Ao longo de mais de duas décadas, a organização desenvolveu também uma frente empresarial formal, composta por companhias registradas em setores diversos, associadas a integrantes próximos e até familiares de Urandir Fernandes de Oliveira.
Entre elas, estão a AgroDakila, na área do agronegócio; a 067 Vinhos, que atua no comércio de bebidas; e a Brazilian Kimberlite Clay, que trabalha com extração e comercialização de argila.
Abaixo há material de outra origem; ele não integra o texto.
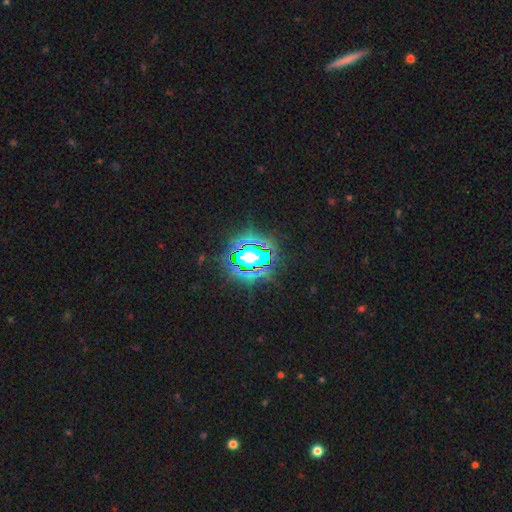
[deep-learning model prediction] Morphology: type=star or artifact (74%).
Em paralelo, a Kion Cosmetics utiliza o mesmo insumo na linha de cosméticos que produz.
Todas essas empresas têm constituição regular e operam no mercado, compondo o que o próprio grupo descreve como um “ecossistema” voltado à auto sustentação de suas atividades.
Também faz parte dessa estrutura a BDM Dourado Digital Gestão de Ativos Ltda, uma espécie de banco digital apresentado como ferramenta de “educação econômica” e integração financeira interna do grupo.
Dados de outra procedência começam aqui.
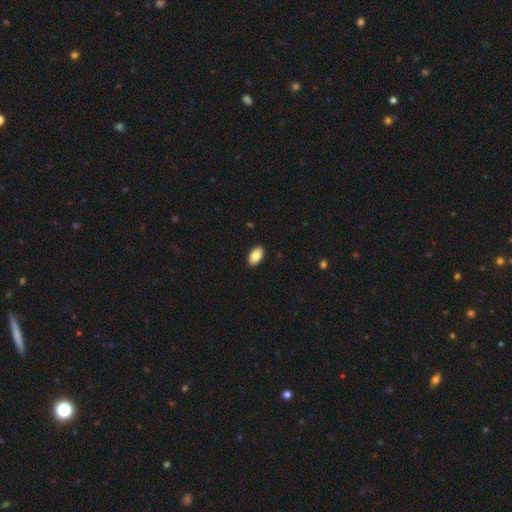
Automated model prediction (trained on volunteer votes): Smooth or featured: smooth — 84% (featured or disk — 9%)
How rounded: in between — 94% (round — 5%)
Merging: none — 91% (minor disturbance — 7%)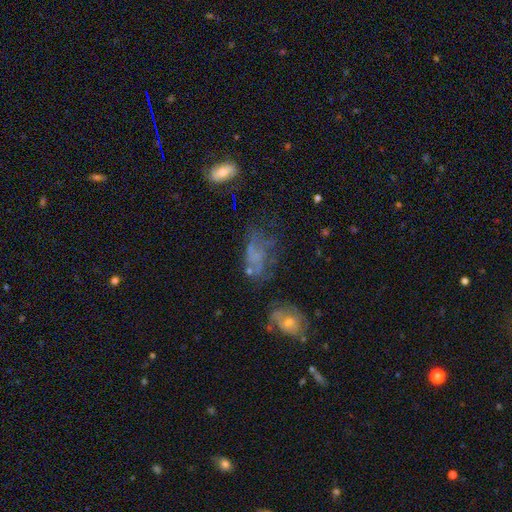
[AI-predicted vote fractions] A featured or disk galaxy (45%).

Vote fractions:
- Smooth or featured? featured or disk: 45% / smooth: 34% / star or artifact: 22%
- Merging? none: 37% / major disturbance: 33% / minor disturbance: 21% / merger: 10%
Segundo um documento obtido pelo Intercept Brasil, a tecnologia base utilizada pela BDM foi alvo de disputa judicial e seria derivada de um sistema já existente no mercado internacional de blockchain, e não de desenvolvimento próprio, como alegado pela Dakila.
Pesquisadores que acompanham a organização entendem essa diversificação empresarial como uma segunda camada do projeto: a crença e o conteúdo místico no topo, e uma operação comercial organizada na base.
Em busca de Ratanabá
Desde 2020, a Dakila vem tentando obter licenças arqueológicas junto ao Instituto do Patrimônio Histórico e Artístico Nacional, o Iphan, para atuar em áreas de interesse ambiental e cultural na Amazônia.
O grupo apresentou, em 2021, pedidos baseados diretamente na narrativa de “Ratanabá” e da suposta civilização “Muril”, solicitando autorização para iniciar pesquisas no Forte Príncipe da Beira, em Rondônia, e depois expandir para outras regiões.
Em resposta, o Iphan solicitou documentos básicos (coordenadas, metodologia, qualificação técnica e comprovação da hipótese) e não concedeu a licença.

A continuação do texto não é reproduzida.